RFD 5

Working with Sensitive Data

This document describes how to handle sensitive data during our work. It does not include novel ideas, but summarizes relevant rules of thumb, tools and examples that should be kept in mind.

Sensitive data involves anything that could expose personal data or company secrets. This includes:

  • Passwords and (personal) access tokens

  • (Client) company data, including names, addresses, salaries, invoices and offers

  • API keys and authentication secrets

Handling sensitive data responsibly and securely is a continuous exercise. Its success depends on the systems and culture that are set up and acted on.

Share and Store, Use the Vault

We use Proton Pass, to manage all secrets for ourselves and our clients that are not in-app secrets. This is a single source of truth for all sensitive data we get access to.

Sometimes, secrets need to be shared with colleagues, for example to set up CI/CD. These individual secrets must be shared through Proton - and Proton only - on a need to know basis. This means that you should not share passwords because it "might be useful in the future", but because someone needs them for their work today.

Do not use any other means (whatsapp, email, slack, signal) to share secrets. By using the Proton vault, we maintain a clear audit log of accesses and changes.

Think about In-app Secrets

To access secrets in application code, the world seems to have decided that environment variables and .env files are a good solution. For us, they are just one of the least bad solutions out there.
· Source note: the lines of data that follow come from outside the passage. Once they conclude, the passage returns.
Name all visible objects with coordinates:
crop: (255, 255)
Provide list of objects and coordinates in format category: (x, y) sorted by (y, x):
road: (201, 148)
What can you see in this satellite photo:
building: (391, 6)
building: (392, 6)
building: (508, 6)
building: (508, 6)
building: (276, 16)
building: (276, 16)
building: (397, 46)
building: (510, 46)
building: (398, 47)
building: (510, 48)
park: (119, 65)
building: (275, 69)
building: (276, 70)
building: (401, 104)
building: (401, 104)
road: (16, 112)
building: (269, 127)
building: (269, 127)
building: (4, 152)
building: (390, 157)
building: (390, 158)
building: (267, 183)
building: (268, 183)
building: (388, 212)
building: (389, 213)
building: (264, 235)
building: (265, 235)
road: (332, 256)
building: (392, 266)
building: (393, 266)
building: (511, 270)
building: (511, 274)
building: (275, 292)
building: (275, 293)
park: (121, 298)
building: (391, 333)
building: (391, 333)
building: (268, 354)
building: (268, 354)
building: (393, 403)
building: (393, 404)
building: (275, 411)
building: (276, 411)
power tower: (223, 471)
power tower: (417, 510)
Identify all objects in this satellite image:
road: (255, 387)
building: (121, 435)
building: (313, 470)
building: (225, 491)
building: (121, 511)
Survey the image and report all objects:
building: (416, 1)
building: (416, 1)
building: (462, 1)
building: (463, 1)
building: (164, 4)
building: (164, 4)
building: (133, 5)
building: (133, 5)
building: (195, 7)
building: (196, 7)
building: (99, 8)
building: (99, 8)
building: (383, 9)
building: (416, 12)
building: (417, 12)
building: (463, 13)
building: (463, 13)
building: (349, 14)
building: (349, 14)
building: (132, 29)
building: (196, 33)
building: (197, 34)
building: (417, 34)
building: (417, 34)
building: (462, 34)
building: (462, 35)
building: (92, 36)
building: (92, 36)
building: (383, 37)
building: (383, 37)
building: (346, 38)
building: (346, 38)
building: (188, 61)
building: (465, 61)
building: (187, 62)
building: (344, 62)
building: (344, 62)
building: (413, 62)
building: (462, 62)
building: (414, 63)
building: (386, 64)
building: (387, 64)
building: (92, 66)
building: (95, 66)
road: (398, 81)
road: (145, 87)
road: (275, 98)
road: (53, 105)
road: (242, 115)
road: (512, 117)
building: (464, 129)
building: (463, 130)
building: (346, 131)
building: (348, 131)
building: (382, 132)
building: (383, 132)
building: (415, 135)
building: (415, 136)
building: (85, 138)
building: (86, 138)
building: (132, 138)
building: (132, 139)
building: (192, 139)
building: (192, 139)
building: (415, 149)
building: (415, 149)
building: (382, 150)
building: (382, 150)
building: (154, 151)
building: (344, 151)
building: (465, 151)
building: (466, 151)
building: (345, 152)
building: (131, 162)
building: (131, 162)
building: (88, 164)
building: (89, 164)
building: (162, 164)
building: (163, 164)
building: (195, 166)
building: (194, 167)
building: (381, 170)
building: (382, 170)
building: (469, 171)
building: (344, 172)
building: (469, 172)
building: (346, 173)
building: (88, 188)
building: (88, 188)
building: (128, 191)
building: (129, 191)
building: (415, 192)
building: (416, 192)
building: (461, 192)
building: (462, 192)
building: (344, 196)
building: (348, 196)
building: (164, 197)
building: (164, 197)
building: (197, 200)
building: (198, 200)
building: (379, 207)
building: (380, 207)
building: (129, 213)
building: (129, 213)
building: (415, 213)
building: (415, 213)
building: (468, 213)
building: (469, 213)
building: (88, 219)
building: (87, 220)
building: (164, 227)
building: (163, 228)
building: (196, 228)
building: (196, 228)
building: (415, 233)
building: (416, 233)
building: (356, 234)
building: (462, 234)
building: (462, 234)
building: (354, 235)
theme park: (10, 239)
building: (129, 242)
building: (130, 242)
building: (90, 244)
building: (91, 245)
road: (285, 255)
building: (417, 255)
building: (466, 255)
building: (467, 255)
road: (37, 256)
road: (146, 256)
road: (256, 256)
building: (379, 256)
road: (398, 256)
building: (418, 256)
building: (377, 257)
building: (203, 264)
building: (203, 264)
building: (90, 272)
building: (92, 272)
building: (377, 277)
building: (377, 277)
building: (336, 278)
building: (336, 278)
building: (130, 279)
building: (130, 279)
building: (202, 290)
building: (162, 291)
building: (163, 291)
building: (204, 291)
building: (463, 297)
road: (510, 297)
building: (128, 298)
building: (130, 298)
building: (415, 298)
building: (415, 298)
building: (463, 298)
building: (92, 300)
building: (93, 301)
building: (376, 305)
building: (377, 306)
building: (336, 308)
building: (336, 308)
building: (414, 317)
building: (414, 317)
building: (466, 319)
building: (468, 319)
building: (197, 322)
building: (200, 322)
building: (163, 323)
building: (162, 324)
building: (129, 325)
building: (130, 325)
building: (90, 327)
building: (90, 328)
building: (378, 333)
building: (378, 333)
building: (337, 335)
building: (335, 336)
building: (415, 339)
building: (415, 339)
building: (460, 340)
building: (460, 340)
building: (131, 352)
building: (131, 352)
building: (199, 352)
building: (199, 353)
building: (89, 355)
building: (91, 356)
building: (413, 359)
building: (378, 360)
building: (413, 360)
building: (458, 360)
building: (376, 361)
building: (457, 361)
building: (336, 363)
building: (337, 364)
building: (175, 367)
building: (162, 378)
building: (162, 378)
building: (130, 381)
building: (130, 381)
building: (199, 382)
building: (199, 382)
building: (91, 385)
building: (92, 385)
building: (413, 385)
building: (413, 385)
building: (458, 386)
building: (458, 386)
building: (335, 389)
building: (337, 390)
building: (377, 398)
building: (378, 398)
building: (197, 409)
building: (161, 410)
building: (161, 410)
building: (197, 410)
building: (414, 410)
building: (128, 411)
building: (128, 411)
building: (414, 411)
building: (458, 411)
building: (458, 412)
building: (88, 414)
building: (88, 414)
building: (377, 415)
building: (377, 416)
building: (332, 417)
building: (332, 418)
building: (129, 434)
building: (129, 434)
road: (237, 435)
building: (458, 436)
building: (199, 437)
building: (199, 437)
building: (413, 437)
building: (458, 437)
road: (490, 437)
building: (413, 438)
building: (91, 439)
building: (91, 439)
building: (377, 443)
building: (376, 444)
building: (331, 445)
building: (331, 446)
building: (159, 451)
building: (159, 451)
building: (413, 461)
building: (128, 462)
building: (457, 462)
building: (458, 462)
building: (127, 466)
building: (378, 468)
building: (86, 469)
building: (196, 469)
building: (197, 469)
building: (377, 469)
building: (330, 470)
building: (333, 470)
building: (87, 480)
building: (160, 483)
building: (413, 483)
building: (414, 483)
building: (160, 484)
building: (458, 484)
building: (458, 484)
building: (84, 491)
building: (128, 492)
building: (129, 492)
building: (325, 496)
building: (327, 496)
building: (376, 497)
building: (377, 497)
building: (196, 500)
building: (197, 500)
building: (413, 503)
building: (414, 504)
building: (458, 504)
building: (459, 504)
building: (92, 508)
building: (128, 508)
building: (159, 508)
In general, working with .env files is risky because:

  • They might accidentally get pushed to git

  • They rely on conventions and documentation, and cannot be reasoned about statically

Instead of storing secrets in .env files, we use Phase to manage in-app secrets, with different environments for development, staging and production. Using the Phase CLI we can spawn shells with the required secrets injected, without ever seeing them. We also have kubernetes adapters and pulumi workflows available to use Phase in production.

Always try to use Phase first. When that is not an option, we must resort to .env files. In this case, they should be preserved locally and never be pushed to version control. On the other hand, there are few things more annoying than running a program and discovering that you forgot to set up an environment variable (except for maybe, rerunning that program and finding out you forgot about yet another environment variable).

Hence, environment variables should be described once in .env.example files that are pushed to version control. These example files can be easily derived from .env files and preserve documented constraints, but they omit sensitive data.

From Env to Env Example

An example .env file that is stored on your computer might be:

# This token is retrieved from github.com/gitleaks
# it must be set if you want to use active leak scanning
GITLEAKS_KEY=QTC3yvf6btr!jxu7nwv

# Pick a username of at least 10 characters
# changing the username renders old database entries invalid
APP_USERNAME=postgresrootuser

Clearly, these secrets should not be pushed to version control. Yet, from the .env file one can, and should, automatically derive an .env.example file like this:

# This token is retrieved from github.com/gitleaks
# it must be set if you want to use active leak scanning
GITLEAKS_KEY=

# Pick a username of at least 10 characters
# changing the username renders old database entries invalid
APP_USERNAME=

Gitignore

To avoid .env files being pushed to version control, but to encourage example files, the suggested .gitignore lines are:

*.env*
!.env.example

Do not Expose Data in Logs

Be aware that user data that is collected, synchronized or transferred should never be exposed in logs. In case you want to understand the structure of the data you are working with, mask any exposure behind debug functionalities. These should never be enabled in production.

Be Critical about Snippets You Share

Sometimes, you will want to use AI tools on sensitive data. For example, when asking about Docker compose setups of to generate code that can parse JSON structures.

In these cases, make sure you remove or mask any sensitive data before enters the chat interface. Data might already be sent off to the server when it enters the interface.